- **EXCERPTED RECORDS**:
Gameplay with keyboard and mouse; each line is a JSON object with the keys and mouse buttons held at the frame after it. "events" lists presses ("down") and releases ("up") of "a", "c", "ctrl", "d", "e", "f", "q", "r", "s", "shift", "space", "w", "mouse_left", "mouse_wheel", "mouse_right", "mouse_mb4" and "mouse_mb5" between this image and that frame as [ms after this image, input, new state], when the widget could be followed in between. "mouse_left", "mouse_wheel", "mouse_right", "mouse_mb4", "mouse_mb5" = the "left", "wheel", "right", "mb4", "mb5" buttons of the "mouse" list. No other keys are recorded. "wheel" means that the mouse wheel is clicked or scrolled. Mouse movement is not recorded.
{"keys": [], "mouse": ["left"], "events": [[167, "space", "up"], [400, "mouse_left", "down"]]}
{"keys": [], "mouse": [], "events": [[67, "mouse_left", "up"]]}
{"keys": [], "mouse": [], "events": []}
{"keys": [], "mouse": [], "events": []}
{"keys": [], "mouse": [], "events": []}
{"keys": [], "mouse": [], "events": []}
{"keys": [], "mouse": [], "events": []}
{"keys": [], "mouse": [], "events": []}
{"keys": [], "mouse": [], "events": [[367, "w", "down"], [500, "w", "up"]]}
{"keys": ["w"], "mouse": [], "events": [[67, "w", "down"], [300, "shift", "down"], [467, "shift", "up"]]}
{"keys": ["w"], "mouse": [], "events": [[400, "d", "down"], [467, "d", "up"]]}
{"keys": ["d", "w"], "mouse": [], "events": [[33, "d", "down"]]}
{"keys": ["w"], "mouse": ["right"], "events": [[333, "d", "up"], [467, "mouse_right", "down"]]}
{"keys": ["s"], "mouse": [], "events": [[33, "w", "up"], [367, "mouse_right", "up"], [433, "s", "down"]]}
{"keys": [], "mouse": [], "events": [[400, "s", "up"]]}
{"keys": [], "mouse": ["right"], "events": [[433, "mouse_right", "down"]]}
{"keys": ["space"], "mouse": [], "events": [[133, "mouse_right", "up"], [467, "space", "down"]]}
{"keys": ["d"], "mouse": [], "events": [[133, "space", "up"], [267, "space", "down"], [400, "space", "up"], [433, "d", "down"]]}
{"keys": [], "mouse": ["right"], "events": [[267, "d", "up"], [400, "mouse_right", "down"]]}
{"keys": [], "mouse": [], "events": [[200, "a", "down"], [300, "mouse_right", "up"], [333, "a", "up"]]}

- **ASSIGNED TASK**: Write out, please, all of the material above exactly as written.

- **ANSWER**:
Gameplay with keyboard and mouse; each line is a JSON object with the keys and mouse buttons held at the frame after it. "events" lists presses ("down") and releases ("up") of "a", "c", "ctrl", "d", "e", "f", "q", "r", "s", "shift", "space", "w", "mouse_left", "mouse_wheel", "mouse_right", "mouse_mb4" and "mouse_mb5" between this image and that frame as [ms after this image, input, new state], when the widget could be followed in between. "mouse_left", "mouse_wheel", "mouse_right", "mouse_mb4", "mouse_mb5" = the "left", "wheel", "right", "mb4", "mb5" buttons of the "mouse" list. No other keys are recorded. "wheel" means that the mouse wheel is clicked or scrolled. Mouse movement is not recorded.
{"keys": [], "mouse": ["left"], "events": [[167, "space", "up"], [400, "mouse_left", "down"]]}
{"keys": [], "mouse": [], "events": [[67, "mouse_left", "up"]]}
{"keys": [], "mouse": [], "events": []}
{"keys": [], "mouse": [], "events": []}
{"keys": [], "mouse": [], "events": []}
{"keys": [], "mouse": [], "events": []}
{"keys": [], "mouse": [], "events": []}
{"keys": [], "mouse": [], "events": []}
{"keys": [], "mouse": [], "events": [[367, "w", "down"], [500, "w", "up"]]}
{"keys": ["w"], "mouse": [], "events": [[67, "w", "down"], [300, "shift", "down"], [467, "shift", "up"]]}
{"keys": ["w"], "mouse": [], "events": [[400, "d", "down"], [467, "d", "up"]]}
{"keys": ["d", "w"], "mouse": [], "events": [[33, "d", "down"]]}
{"keys": ["w"], "mouse": ["right"], "events": [[333, "d", "up"], [467, "mouse_right", "down"]]}
{"keys": ["s"], "mouse": [], "events": [[33, "w", "up"], [367, "mouse_right", "up"], [433, "s", "down"]]}
{"keys": [], "mouse": [], "events": [[400, "s", "up"]]}
{"keys": [], "mouse": ["right"], "events": [[433, "mouse_right", "down"]]}
{"keys": ["space"], "mouse": [], "events": [[133, "mouse_right", "up"], [467, "space", "down"]]}
{"keys": ["d"], "mouse": [], "events": [[133, "space", "up"], [267, "space", "down"], [400, "space", "up"], [433, "d", "down"]]}
{"keys": [], "mouse": ["right"], "events": [[267, "d", "up"], [400, "mouse_right", "down"]]}
{"keys": [], "mouse": [], "events": [[200, "a", "down"], [300, "mouse_right", "up"], [333, "a", "up"]]}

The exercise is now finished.